* [INFORMATION]:
-*-

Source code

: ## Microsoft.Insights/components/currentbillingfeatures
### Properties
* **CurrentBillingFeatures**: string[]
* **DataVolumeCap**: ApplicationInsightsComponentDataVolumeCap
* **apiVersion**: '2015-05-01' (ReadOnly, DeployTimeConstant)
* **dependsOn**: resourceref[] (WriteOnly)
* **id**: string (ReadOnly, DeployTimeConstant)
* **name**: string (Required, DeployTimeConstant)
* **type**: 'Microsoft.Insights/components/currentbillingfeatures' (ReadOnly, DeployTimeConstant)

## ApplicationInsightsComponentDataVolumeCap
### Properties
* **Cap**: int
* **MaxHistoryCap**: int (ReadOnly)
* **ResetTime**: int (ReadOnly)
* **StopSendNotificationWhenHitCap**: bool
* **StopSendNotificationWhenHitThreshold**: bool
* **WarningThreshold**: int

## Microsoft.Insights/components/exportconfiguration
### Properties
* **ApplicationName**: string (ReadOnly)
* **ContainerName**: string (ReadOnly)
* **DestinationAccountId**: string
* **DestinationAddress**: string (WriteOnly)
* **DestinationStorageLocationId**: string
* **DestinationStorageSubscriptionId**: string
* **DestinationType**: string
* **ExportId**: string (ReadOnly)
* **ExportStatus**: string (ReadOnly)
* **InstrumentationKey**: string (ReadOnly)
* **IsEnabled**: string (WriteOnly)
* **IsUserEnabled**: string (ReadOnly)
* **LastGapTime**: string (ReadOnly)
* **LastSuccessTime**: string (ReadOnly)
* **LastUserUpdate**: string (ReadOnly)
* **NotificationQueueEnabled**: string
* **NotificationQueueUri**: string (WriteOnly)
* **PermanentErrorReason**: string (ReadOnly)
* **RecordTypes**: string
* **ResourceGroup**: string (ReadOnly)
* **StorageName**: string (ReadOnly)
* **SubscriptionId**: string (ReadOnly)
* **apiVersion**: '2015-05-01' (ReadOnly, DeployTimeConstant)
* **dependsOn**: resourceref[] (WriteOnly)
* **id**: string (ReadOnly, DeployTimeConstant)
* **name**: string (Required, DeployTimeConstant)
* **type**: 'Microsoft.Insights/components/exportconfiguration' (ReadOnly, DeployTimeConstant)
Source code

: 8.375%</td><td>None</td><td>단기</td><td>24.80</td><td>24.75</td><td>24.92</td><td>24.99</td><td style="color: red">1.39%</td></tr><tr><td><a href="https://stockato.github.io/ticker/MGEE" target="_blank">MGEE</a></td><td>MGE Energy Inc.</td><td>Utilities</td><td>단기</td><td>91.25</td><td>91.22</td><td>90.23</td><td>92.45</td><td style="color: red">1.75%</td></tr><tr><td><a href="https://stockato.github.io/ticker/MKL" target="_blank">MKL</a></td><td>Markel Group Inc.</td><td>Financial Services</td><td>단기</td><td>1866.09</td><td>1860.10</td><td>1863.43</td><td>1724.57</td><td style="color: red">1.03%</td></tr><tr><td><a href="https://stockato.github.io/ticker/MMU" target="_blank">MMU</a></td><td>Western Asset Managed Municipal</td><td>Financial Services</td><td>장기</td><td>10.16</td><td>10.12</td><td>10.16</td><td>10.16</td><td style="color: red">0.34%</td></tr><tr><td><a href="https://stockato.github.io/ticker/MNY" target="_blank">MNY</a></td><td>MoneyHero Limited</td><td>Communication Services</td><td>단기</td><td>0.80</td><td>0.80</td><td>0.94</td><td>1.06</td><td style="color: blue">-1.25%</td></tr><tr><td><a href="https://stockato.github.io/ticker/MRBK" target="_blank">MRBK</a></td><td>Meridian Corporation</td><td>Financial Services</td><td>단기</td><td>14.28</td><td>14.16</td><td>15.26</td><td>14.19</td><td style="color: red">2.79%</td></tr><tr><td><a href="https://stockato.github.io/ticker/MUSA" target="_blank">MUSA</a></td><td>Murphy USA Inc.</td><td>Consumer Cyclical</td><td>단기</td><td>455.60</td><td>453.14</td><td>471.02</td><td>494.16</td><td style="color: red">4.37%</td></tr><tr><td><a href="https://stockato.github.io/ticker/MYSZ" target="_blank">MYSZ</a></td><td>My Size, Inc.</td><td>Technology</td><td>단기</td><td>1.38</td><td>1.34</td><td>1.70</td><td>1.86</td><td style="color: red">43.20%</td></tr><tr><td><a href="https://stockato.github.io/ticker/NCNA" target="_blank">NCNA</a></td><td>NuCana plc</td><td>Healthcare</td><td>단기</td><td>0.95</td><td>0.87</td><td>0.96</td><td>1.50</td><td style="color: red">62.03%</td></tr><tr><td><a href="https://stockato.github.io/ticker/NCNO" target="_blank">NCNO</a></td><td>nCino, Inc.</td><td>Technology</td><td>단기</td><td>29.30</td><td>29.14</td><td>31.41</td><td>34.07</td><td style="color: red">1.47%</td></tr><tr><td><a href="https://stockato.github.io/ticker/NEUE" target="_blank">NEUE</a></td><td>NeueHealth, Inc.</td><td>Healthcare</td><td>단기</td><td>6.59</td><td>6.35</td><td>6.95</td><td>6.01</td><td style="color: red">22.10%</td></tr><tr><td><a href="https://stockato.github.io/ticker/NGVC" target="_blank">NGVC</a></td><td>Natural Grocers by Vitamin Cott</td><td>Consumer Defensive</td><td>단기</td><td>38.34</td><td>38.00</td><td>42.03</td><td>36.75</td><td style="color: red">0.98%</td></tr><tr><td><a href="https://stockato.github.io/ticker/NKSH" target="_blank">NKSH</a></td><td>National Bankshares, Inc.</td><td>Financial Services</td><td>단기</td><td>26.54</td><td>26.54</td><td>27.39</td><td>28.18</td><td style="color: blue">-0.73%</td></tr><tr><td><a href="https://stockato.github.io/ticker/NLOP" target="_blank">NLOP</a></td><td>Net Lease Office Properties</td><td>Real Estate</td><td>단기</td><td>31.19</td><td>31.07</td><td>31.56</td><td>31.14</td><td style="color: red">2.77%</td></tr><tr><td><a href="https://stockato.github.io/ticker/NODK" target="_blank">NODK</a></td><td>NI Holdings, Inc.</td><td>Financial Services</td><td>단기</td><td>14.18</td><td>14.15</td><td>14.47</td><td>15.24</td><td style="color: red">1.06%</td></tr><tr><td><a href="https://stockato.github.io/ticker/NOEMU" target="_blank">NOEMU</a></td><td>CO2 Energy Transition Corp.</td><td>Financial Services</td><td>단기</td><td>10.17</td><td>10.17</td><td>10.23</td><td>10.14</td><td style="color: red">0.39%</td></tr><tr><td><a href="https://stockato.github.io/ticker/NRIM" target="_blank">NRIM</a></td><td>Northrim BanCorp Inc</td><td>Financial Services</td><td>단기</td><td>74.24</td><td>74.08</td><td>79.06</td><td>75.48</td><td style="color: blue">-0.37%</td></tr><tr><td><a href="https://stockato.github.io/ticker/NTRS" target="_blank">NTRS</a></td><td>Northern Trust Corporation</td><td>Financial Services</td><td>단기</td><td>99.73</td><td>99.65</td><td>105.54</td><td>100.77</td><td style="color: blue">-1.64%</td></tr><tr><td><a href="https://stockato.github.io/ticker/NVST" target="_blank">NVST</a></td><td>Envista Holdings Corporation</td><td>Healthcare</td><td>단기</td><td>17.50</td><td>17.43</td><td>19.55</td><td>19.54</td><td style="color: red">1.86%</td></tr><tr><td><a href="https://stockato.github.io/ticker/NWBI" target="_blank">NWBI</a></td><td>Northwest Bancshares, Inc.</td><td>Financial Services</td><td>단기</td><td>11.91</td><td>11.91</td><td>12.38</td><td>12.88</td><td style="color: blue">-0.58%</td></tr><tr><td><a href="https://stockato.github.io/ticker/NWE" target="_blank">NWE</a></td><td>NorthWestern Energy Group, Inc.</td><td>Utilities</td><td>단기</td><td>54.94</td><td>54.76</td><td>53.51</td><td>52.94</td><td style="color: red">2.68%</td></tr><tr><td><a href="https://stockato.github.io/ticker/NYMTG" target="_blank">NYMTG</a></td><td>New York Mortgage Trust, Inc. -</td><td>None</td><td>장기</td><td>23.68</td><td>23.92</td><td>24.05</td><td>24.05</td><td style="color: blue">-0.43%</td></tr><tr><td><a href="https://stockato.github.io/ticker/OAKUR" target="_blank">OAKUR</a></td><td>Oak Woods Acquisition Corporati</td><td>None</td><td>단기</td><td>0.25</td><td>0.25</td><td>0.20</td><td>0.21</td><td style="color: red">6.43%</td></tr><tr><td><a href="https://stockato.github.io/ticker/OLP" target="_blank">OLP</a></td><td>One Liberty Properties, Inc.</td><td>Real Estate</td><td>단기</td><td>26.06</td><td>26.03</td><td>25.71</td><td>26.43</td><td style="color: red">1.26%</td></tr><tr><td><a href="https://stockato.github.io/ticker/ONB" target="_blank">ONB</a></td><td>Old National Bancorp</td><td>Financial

-*-

* [WHAT THE TASK ASKS]:
Each line of the entries above that contains "WriteOnly" is to be copied.

* [RESPONSE AREA]:
* **dependsOn**: resourceref[] (WriteOnly)
* **DestinationAddress**: string (WriteOnly)
* **IsEnabled**: string (WriteOnly)
* **NotificationQueueUri**: string (WriteOnly)
* **dependsOn**: resourceref[] (WriteOnly)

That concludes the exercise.